__PROBLEM 1__: Filter the rows below the inspection excerpt, keeping only each line that contains the string "kern". The match is case-sensitive.

The inspectors reviewed portions of the internal exposure monitoring program, including the most recent annual system calibration of the whole body counter and daily whole body counter performance tests. The inspectors evaluated actions taken by the licensee if survey instruments are determined to be greater than 50 percent out of specification when brought in for calibration. The inspectors also evaluated the licensees ability to fill and transport breathing air bottles to personnel during emergency conditions.
This inspection activity represents the completion of two samples relative to this inspection area.
b. Findings
No findings of significance were identified.
OTHER ACTIVITIES
4OA1 Performance Indicator Verification
1. Occupational Radiation Safety Cornerstone
a. Inspection Scope
The inspectors reviewed a listing of licensee CRs for the period January 1, 2003 through November 8, 2003 for occurrences involving High Radiation Areas, Very High Radiation Areas, and unplanned personnel exposures against the applicable criteria specified in NEI 99-02, Regulatory Assessment Performance Indicator Guideline, Rev. 2, to verify that conditions meeting the NEI criteria were recognized and identified as PI occurrences, as appropriate.
b. Findings
No significant findings or observations were identified.
2. Public Radiation Safety Cornerstone
a. Inspection Scope
The inspectors reviewed a listing of CRs for the period January 1, 2003 through December 1, 2003 for radiological effluent technical specifications (RETS) and offsite dose calculation manual (ODCM) occurrences. The review was performed to determine if TMI experienced any radiological effluent release occurrences meeting the PI dose criteria specified in NEI 99-02 for the previous four quarters.
b. Findings
No significant findings or observations were identified.

__PROBLEM 2__: Name every type of occurrence the inspectors looked for in the listing of licensee CRs covering January 1, 2003 through November 8, 2003, according to the inspection excerpt above.

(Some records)
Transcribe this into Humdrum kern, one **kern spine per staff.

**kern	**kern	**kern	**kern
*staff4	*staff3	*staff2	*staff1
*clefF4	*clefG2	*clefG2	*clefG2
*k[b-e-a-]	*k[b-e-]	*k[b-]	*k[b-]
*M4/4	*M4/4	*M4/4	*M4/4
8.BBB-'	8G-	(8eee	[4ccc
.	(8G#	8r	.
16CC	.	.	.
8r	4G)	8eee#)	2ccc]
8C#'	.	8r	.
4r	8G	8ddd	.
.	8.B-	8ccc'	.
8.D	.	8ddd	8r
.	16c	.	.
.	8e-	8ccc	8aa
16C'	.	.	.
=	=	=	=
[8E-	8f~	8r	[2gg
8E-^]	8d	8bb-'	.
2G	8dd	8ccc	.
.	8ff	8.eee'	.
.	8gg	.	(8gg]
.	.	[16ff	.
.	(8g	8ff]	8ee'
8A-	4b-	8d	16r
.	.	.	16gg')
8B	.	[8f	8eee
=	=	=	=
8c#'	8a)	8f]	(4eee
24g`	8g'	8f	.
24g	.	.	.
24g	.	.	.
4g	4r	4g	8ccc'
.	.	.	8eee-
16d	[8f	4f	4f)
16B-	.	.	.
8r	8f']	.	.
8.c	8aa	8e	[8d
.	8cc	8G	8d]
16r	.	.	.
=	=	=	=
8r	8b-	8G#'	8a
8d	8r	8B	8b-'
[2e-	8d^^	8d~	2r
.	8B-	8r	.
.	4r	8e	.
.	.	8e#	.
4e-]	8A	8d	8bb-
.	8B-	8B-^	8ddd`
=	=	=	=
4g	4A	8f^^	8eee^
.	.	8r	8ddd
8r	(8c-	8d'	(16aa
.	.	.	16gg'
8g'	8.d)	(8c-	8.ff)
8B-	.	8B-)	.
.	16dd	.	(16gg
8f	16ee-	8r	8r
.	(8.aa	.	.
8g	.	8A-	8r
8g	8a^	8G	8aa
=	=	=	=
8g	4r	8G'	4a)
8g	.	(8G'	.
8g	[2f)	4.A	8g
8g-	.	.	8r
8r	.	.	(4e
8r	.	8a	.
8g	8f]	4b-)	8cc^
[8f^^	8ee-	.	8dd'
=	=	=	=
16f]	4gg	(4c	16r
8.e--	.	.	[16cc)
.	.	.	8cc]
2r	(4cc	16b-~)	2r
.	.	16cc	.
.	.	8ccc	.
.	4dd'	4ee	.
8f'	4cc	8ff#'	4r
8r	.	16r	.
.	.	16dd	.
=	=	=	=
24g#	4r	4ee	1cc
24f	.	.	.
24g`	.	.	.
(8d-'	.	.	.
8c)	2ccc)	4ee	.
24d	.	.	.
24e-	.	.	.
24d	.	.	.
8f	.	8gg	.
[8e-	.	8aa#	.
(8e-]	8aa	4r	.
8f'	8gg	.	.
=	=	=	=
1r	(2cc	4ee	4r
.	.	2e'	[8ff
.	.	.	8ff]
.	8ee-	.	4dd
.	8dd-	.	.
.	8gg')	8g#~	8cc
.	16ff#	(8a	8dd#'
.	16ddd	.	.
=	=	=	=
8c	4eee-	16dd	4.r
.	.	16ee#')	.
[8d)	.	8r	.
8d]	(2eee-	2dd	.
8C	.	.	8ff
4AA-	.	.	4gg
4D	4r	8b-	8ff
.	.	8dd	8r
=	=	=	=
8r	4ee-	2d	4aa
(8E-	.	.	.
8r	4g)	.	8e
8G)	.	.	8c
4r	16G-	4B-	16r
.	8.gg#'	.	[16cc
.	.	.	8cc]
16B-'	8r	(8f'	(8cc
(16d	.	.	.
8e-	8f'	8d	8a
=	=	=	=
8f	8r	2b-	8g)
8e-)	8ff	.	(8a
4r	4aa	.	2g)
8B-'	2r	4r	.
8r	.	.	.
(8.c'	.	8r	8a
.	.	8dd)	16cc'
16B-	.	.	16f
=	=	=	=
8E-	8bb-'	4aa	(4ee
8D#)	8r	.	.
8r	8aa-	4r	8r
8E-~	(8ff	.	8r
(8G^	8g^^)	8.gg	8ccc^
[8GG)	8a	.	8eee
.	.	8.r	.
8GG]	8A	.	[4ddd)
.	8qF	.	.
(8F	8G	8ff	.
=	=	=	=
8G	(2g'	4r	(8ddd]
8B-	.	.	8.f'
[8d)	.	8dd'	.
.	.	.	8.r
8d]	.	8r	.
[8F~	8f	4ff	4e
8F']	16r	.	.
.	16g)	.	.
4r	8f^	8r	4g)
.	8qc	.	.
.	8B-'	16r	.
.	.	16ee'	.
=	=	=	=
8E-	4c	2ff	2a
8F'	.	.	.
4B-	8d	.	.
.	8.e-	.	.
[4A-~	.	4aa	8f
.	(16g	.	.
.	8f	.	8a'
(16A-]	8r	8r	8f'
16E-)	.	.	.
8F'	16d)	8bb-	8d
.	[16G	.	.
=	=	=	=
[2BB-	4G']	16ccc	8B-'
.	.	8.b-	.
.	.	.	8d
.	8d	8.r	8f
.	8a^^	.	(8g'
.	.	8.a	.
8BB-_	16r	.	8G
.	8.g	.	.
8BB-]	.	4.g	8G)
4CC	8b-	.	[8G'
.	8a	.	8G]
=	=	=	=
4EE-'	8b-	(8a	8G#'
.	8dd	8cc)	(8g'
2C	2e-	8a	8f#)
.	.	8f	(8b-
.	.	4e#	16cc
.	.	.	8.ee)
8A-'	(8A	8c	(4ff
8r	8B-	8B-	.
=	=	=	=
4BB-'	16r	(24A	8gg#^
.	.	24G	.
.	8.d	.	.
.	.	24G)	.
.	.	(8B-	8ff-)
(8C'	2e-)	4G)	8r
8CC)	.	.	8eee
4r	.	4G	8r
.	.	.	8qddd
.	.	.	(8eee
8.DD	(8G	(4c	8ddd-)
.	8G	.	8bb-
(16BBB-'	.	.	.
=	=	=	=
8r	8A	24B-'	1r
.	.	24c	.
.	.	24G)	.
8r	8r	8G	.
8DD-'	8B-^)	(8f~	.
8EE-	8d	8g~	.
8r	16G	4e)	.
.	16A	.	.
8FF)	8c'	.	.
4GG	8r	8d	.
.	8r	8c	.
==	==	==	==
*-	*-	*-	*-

__COMPLETE RESPONSE 1__:
Transcribe this into Humdrum kern, one **kern spine per staff.
**kern	**kern	**kern	**kern

__COMPLETE RESPONSE 2__: High Radiation Areas, Very High Radiation Areas, unplanned personnel exposures